Se o petróleo permanecer alto por vários meses, em algum momento isso impactará a inflação

  • Se o preço do petróleo permanecer elevado por meses, pode eventualmente resultar em inflação subjacente.
  • Um choque persistente e severo nos preços do petróleo não teria apenas um impacto temporário na inflação.
  • Com base no relatório de empregos, havia planos de dissidência, mas desde então, a inflação se tornou uma preocupação maior.
  • Um crescimento de emprego zero parece anômalo, mas, segundo os cálculos, isso pode manter a taxa de desemprego estável.
  • O Fed não pode ignorar um choque grande e persistente neste momento; a cautela é justificada.
  • Ele deseja observar como a situação evolui antes de decidir sobre cortes de taxas mais para o final deste ano.
  • O Fed está avançando no controle da inflação estrutural, que pode estar próxima de 2% agora, mas é elevada por conta de tarifas.
  • Não acredita que seja necessário considerar aumentos nas taxas.
  • As expectativas de inflação não estão desancoradas. Os investidores compreendem que a inflação diminuirá uma vez que as tarifas forem eliminadas.
  • Se os efeitos das tarifas não se dissiparem no segundo semestre do ano, a situação se tornará complicada.
  • Um choque do tipo certo poderia levar as empresas a começar a reduzir a mão de obra, o que poderia ser impulsionado pelo aumento no preço do petróleo.
  • A perspectiva do consumidor também pode ser prejudicada com o aumento dos preços dos combustíveis.
  • Não há razão para tornar as reservas bancárias escassas apenas para reduzir o balanço patrimonial.

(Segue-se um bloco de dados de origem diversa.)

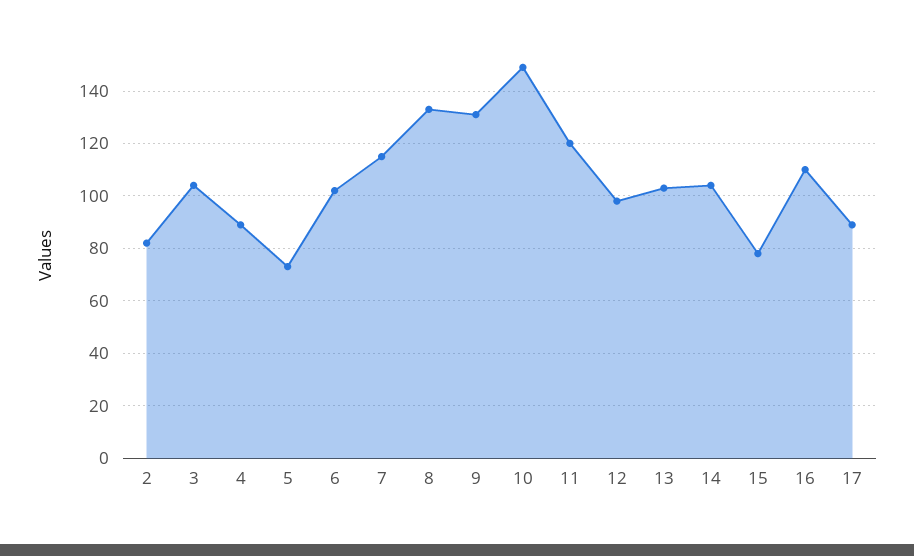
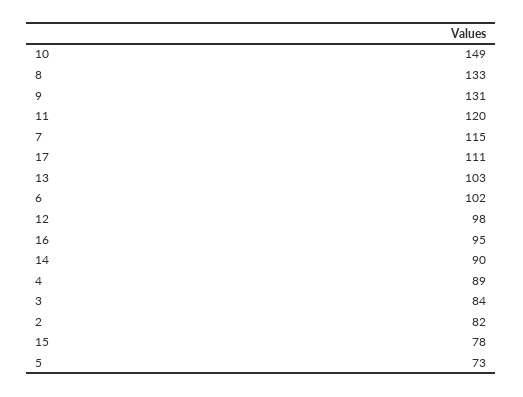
3: 105 -> 84
14: 105 -> 90
16: 110 -> 95
17: 90 -> 111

O Governador do Fed, Christopher Waller, que anteriormente era favorável a taxas mais baixas, mudou sua posição diante de novas preocupações inflacionárias ligadas ao recente aumento dos preços do petróleo.

Waller argumenta que o aumento nos custos de energia representa um risco mais amplo do que as elevações de preços impulsionadas por tarifas, uma vez que o petróleo impacta uma vasta gama de bens e serviços na economia. Em contrapartida, ele acredita que as tarifas tendem a provocar ajustes de preços pontuais—e não uma inflação sustentada.

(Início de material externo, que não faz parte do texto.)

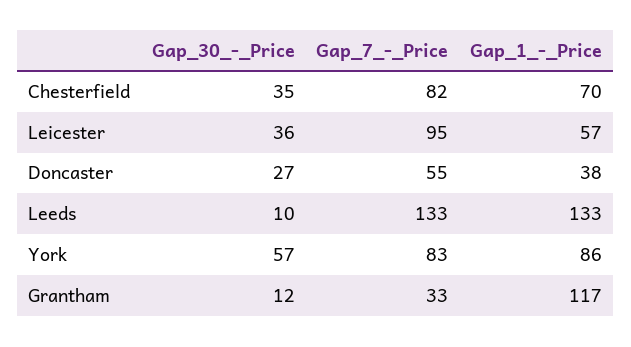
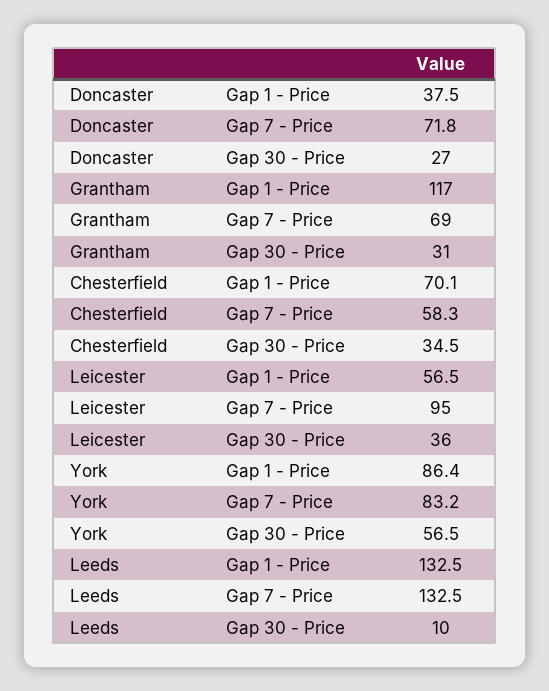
Gap_7_-_Price, Chesterfield: 82 -> 58.3
Gap_7_-_Price, Doncaster: 55 -> 71.8
Gap_30_-_Price, Grantham: 12 -> 31
Gap_7_-_Price, Grantham: 33 -> 69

Ele também observou que as pressões de preços relacionadas a tarifas têm sido menos pronunciadas do que o esperado até agora. No entanto, ele advertiu que, se esses preços não começarem a diminuir até o meio do ano, isso poderia se tornar uma questão inflacionária mais persistente.

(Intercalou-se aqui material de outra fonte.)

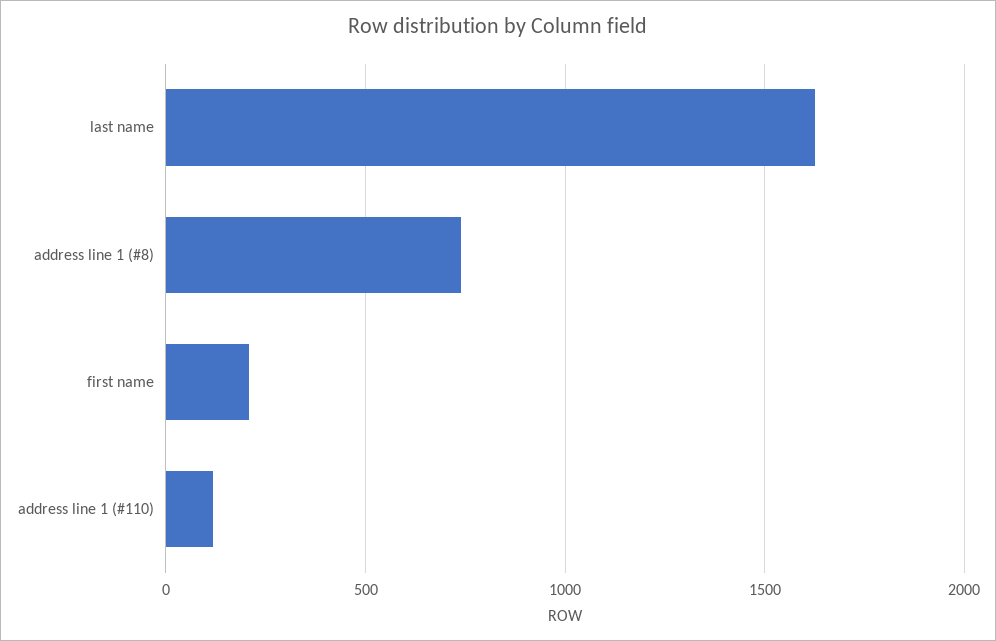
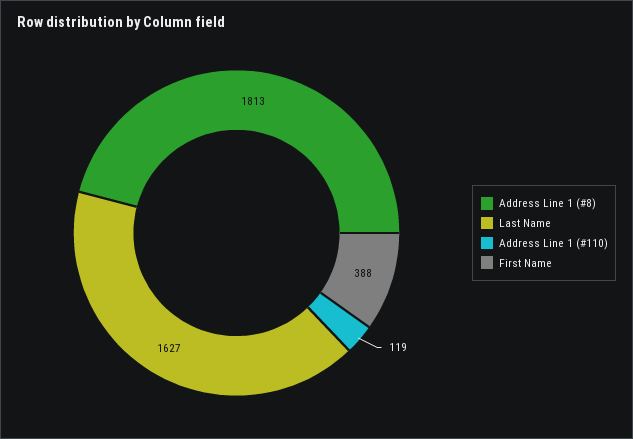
address line 1 (#8): 750 -> 1813
first name: 200 -> 388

Por ora, as expectativas de inflação permanecem ancoradas, com a visão geral ainda tendendo à moderação nas pressões de preços—mas a mudança de Waller ressalta uma crescente sensibilidade a riscos impulsionados por energia e uma postura mais cautelosa.

Normalmente, Miran emite uma declaração sobre seu viés dissidente na sexta-feira após a decisão de taxa. Aguardando essa resposta.